• _The tasks_:
1. Rewrite the text on the Sinatra television special from the words "Original release" through "Awards of 1967.", changing "Nelson Riddle" to "Count Basie".
2. Which titles appear under the "Related" heading in the text on the Sinatra television special?

• _Selected excerpt_:
╔══
- Directed by: Michael Pfleghar
- Starring: Frank Sinatra Ella Fitzgerald Antonio Carlos Jobim
- Country of origin: United States
- Original language: English

Production
- Producer: Robert Scheerer
- Production locations: Color City, Burbank, California
- Camera setup: Multiple
- Running time: 60 minutes

Original release
- Network: NBC
- Release: November 13, 1967

Related
- A Man and His Music – Part II; Francis Albert Sinatra Does His Thing (November 25, 1968); Sinatra (November 5, 1969); Ol' Blue Eyes Is Back (November 18, 1973);

= A Man and His Music + Ella + Jobim =

A Man and His Music + Ella + Jobim is a 1967 television special starring Frank Sinatra, Ella Fitzgerald, and Antonio Carlos Jobim, accompanied by Nelson Riddle and his orchestra. The medley that Jobim and Sinatra sing together was arranged by Claus Ogerman.

The title is a reference to Sinatra's previous two television specials by this name, 1965's A Man and His Music, the following years A Man and His Music - Part II and his 1965 album, A Man and His Music, which won the Grammy Award for Album of the Year at the Grammy Awards of 1967.

Earlier in the year Sinatra had recorded the album Francis Albert Sinatra & Antonio Carlos Jobim with Jobim, and this show offered a rare opportunity to see them both in live performance.
╚══
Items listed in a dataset
╔══
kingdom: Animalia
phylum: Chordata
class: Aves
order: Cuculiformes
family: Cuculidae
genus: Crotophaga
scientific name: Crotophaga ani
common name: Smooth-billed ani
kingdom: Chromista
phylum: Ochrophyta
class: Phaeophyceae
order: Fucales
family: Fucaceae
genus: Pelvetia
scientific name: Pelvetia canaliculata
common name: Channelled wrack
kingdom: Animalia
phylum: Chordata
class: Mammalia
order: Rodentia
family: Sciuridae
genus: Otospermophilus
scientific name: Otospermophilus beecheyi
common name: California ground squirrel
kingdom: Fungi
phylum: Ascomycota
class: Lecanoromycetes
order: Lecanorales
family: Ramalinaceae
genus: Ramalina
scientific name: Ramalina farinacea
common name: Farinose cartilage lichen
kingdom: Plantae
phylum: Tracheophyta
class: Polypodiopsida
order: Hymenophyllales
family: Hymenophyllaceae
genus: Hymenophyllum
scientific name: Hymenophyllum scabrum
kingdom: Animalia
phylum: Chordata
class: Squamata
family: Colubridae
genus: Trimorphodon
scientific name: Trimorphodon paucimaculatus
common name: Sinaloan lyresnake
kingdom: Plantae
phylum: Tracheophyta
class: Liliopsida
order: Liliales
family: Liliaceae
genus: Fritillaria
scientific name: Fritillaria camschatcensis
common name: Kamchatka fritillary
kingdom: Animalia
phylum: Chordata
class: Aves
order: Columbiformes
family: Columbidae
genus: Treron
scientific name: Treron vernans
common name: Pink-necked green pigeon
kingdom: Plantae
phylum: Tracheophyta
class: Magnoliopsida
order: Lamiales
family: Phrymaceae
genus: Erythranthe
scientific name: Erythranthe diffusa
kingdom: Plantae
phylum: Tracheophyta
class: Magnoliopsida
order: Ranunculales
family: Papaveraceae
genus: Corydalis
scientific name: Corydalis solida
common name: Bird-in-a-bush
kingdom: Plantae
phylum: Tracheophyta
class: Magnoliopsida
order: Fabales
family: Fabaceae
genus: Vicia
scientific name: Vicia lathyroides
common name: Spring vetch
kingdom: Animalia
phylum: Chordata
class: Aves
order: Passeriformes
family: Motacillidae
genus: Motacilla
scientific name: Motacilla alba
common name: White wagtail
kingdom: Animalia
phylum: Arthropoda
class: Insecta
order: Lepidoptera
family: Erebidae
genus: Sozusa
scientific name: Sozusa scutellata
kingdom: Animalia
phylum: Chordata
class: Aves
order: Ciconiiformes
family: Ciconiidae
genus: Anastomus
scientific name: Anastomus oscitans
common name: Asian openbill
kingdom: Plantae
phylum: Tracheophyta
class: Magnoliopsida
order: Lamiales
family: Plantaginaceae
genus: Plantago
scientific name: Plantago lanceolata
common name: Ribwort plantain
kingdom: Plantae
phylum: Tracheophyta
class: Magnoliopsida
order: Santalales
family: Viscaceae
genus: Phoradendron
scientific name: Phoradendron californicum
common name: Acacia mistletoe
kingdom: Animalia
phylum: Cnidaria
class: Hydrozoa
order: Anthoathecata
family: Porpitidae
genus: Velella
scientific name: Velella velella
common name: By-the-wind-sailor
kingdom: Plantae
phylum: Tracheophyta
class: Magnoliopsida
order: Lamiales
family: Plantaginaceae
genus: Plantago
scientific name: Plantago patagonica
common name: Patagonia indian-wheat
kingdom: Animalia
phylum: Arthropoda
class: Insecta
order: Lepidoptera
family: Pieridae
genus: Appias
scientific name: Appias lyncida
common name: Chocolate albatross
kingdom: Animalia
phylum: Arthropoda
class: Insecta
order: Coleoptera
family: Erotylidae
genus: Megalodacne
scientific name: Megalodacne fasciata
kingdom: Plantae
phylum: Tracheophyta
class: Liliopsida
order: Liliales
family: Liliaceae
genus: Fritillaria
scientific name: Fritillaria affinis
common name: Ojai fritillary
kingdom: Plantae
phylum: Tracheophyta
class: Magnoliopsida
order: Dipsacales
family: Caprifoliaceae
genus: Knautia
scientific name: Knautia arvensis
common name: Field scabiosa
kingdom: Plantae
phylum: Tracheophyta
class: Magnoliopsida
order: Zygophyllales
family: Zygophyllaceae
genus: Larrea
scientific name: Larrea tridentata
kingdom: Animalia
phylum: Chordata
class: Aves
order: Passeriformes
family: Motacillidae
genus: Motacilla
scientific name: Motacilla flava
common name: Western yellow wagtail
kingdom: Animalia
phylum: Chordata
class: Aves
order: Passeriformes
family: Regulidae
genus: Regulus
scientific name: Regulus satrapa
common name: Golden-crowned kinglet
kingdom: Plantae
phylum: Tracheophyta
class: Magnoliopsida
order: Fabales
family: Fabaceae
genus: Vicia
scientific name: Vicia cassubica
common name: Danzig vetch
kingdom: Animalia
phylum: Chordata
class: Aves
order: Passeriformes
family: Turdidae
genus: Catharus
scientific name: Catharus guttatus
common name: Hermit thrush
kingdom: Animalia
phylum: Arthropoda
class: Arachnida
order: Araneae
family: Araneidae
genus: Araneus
╚══
• _Solutions for each task_:
1.
Original release
- Network: NBC
- Release: November 13, 1967

Related
- A Man and His Music – Part II; Francis Albert Sinatra Does His Thing (November 25, 1968); Sinatra (November 5, 1969); Ol' Blue Eyes Is Back (November 18, 1973);

= A Man and His Music + Ella + Jobim =

A Man and His Music + Ella + Jobim is a 1967 television special starring Frank Sinatra, Ella Fitzgerald, and Antonio Carlos Jobim, accompanied by Count Basie and his orchestra. The medley that Jobim and Sinatra sing together was arranged by Claus Ogerman.

The title is a reference to Sinatra's previous two television specials by this name, 1965's A Man and His Music, the following years A Man and His Music - Part II and his 1965 album, A Man and His Music, which won the Grammy Award for Album of the Year at the Grammy Awards of 1967.

2.
A Man and His Music – Part II
Francis Albert Sinatra Does His Thing
Sinatra
Ol' Blue Eyes Is Back